What’s curious is the replay review. Officials checked the play, as officials review all targeting calls. On the review level, the official in the booth has three options, 1) confirm the on-field ruling 2) you can find that the review merits a reversal, i.e. that there is indisputable video evidence that the call on the field was erroneous, or 3) you can spit the baby. In other words, you can find that there is no “indisputable” aka conclusive video evidence to reverse the on-field ruling, you say the ruling stands.
So, if the default is that any contact to the head of a defenseless player is targeting, you would have to find that either or both of those criteria weren’t met to reverse the ruling. Either Bedford wasn’t defenseless, usually interpreted as having become a ball carrier and able to move to protect himself or that the contact with the shoulder wasn’t to the neck or head or wasn’t forcible. This looked to satisfy both criteria, the contact was to the head or neck and the force send Bedford ass over tea kettle.
Also the rules require a brief description as to why the play is reversed or at least that’s the guideline. The official did not offer a description, brief or not.

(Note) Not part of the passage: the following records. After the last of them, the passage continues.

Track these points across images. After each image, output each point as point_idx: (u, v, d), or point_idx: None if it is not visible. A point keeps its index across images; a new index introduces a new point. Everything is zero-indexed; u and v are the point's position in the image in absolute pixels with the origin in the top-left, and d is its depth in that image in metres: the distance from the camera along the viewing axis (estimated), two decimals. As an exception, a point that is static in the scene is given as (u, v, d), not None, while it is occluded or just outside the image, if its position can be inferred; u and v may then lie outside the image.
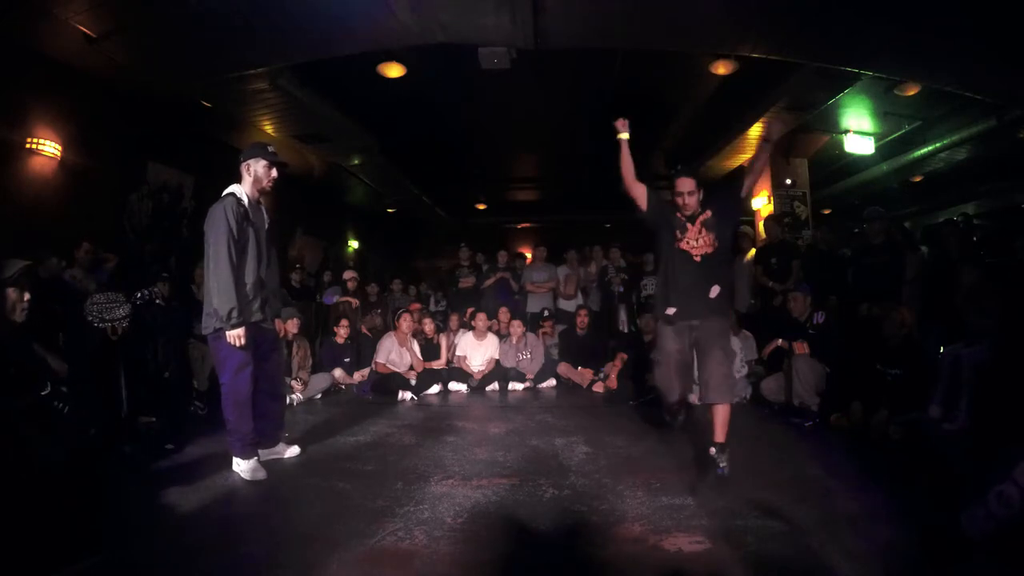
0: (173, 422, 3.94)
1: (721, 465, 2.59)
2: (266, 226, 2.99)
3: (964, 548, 1.90)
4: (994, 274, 4.43)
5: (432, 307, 8.01)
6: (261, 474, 2.84)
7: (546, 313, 6.58)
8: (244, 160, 2.93)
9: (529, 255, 8.56)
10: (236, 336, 2.72)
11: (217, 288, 2.69)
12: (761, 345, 4.80)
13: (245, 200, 2.86)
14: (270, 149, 2.95)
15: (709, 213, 2.85)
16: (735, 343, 4.84)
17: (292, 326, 5.05)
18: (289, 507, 2.51)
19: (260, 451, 2.99)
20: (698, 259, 2.82)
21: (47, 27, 4.02)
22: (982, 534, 1.88)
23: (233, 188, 2.89)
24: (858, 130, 7.52)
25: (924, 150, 7.96)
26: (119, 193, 5.49)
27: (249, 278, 2.82)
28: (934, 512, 2.22)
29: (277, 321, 3.15)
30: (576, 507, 2.39)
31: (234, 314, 2.69)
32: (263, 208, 3.02)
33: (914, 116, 7.14)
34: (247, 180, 2.92)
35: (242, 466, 2.84)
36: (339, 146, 7.26)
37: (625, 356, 5.39)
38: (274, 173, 2.96)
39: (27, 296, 2.91)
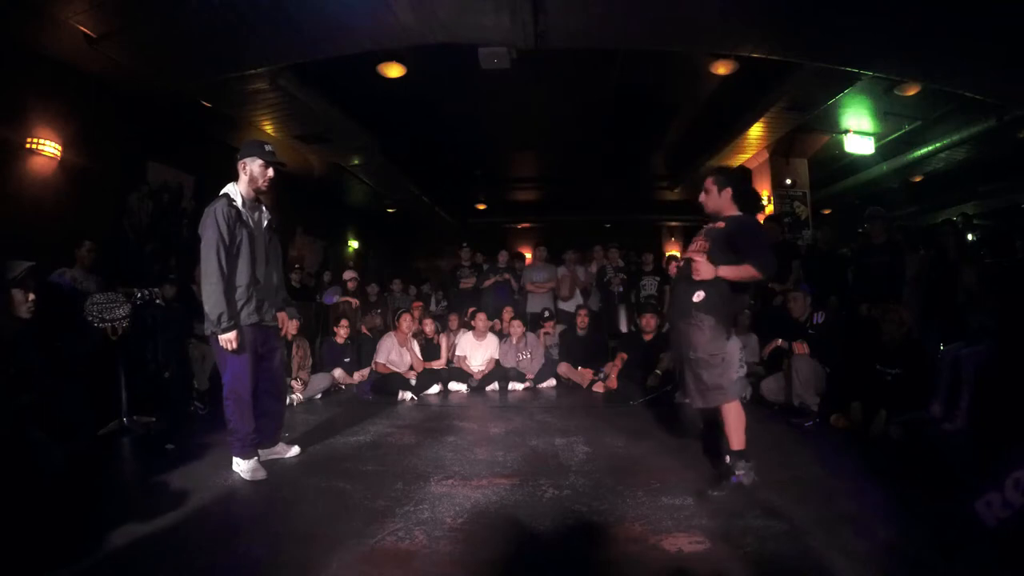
0: (173, 422, 3.95)
1: (737, 473, 2.51)
2: (265, 224, 2.97)
3: (974, 539, 1.89)
4: (994, 274, 4.44)
5: (432, 307, 8.01)
6: (261, 474, 2.84)
7: (547, 314, 6.58)
8: (240, 158, 2.89)
9: (529, 255, 8.57)
10: (227, 340, 2.72)
11: (207, 294, 2.70)
12: (761, 345, 4.80)
13: (239, 200, 2.83)
14: (267, 148, 2.92)
15: (723, 225, 2.70)
16: (735, 342, 4.84)
17: (292, 327, 5.04)
18: (289, 507, 2.50)
19: (260, 451, 2.99)
20: (681, 263, 2.82)
21: (47, 27, 4.02)
22: (998, 521, 1.87)
23: (228, 188, 2.87)
24: (858, 130, 7.52)
25: (924, 150, 7.97)
26: (119, 193, 5.49)
27: (242, 280, 2.80)
28: (934, 512, 2.21)
29: (282, 316, 3.11)
30: (576, 507, 2.39)
31: (223, 319, 2.69)
32: (262, 206, 2.99)
33: (914, 116, 7.14)
34: (243, 179, 2.89)
35: (242, 466, 2.84)
36: (339, 146, 7.26)
37: (625, 356, 5.38)
38: (270, 173, 2.92)
39: (31, 296, 2.94)
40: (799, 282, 5.08)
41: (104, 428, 3.65)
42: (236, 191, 2.85)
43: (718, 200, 2.78)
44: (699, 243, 2.73)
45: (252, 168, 2.87)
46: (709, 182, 2.83)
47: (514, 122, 7.65)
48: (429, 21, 4.07)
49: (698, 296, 2.60)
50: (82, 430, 3.21)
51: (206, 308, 2.71)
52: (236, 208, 2.79)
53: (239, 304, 2.78)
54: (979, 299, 4.23)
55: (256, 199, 2.95)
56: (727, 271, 2.56)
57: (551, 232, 12.54)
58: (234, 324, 2.72)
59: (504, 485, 2.69)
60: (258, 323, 2.89)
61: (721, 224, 2.71)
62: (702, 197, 2.85)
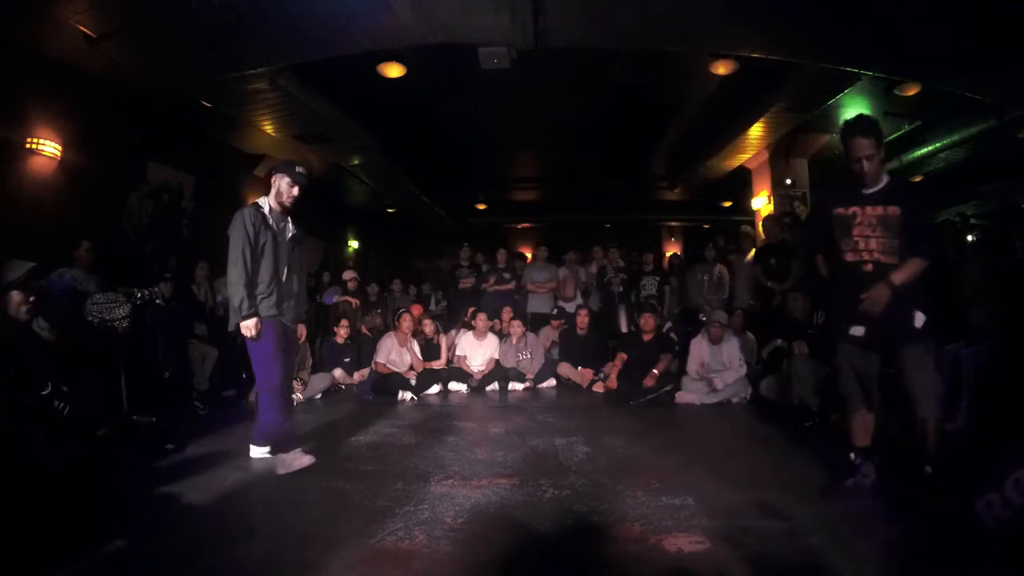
0: (173, 422, 3.95)
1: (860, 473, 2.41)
2: (289, 235, 3.17)
3: (974, 539, 1.89)
4: (994, 274, 4.43)
5: (432, 307, 8.00)
6: (260, 466, 2.95)
7: (556, 312, 6.59)
8: (273, 173, 3.14)
9: (529, 255, 8.57)
10: (248, 326, 2.89)
11: (230, 284, 2.93)
12: (761, 345, 4.80)
13: (266, 209, 3.06)
14: (298, 169, 3.12)
15: (897, 211, 2.26)
16: (734, 343, 4.86)
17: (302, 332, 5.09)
18: (289, 507, 2.50)
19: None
20: (870, 268, 2.31)
21: (47, 27, 4.01)
22: (997, 522, 1.87)
23: (260, 198, 3.13)
24: (858, 130, 7.50)
25: (924, 150, 7.95)
26: (119, 193, 5.49)
27: (264, 276, 3.01)
28: (934, 512, 2.21)
29: (301, 328, 3.36)
30: (576, 507, 2.39)
31: (244, 306, 2.89)
32: (289, 220, 3.19)
33: (914, 116, 7.14)
34: (272, 192, 3.12)
35: (252, 451, 3.03)
36: (339, 146, 7.25)
37: (625, 356, 5.39)
38: (295, 191, 3.11)
39: (32, 298, 2.96)
40: (800, 282, 5.08)
41: (104, 428, 3.65)
42: (266, 201, 3.11)
43: (878, 168, 2.29)
44: (880, 240, 2.28)
45: (280, 184, 3.09)
46: (870, 145, 2.27)
47: (514, 122, 7.64)
48: (429, 21, 4.07)
49: (919, 321, 2.30)
50: (82, 430, 3.21)
51: (231, 297, 2.94)
52: (262, 213, 3.03)
53: (260, 298, 2.97)
54: (979, 299, 4.23)
55: (283, 212, 3.14)
56: (901, 276, 2.16)
57: (551, 232, 12.52)
58: (254, 312, 2.92)
59: (504, 485, 2.69)
60: (276, 316, 3.05)
61: (895, 209, 2.25)
62: (870, 168, 2.30)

This cost the Bobcats a first down and that’s a big deal, but the bigger deal is that we’re left to wonder why the reversal? As a caveat, I hate the suspension portion. I understand it, but I hate it. If Mills is found to have targeted in this instance, he takes a long slow walk to the locker room and then has to sit next week for a half against Alabama State. The ramification can play a role in the interpretation.
Why can’t the suspension only come into play if a player is a repeat offender? Or stiffen the penalty for to a full game for players on a second or third strike. Keep the fifteen-yard walk-off but eliminate the long slow walk to the locker room unless it's needed.
Back to Bedford, Mills, and whatever happened on Saturday night in Mobile. We don’t know why the replay official reversed this call. What did he see in the video review, which we presume are the same angles we saw, that was indisputable evidence that the collision wasn’t with the shoulder to the head, or forcible, or that Bedford wasn’t defenseless?
Let’s crawl out of the weeds with this, I watched a ton of football on Saturday, and I saw easily half a dozen targeting fouls called. There is little rhyme or reason to the subjective determinations from the booth. Officials on the field need to protect players. So does the replay booth. Coaches have to retrain players but retrain them to a standard.
If the game is going to survive, and yes, that’s what’s at stake, then defenders have to learn that anything above the shoulders is off limits. But officials, need to set a clear standard and allow flexibility on the punitive measures.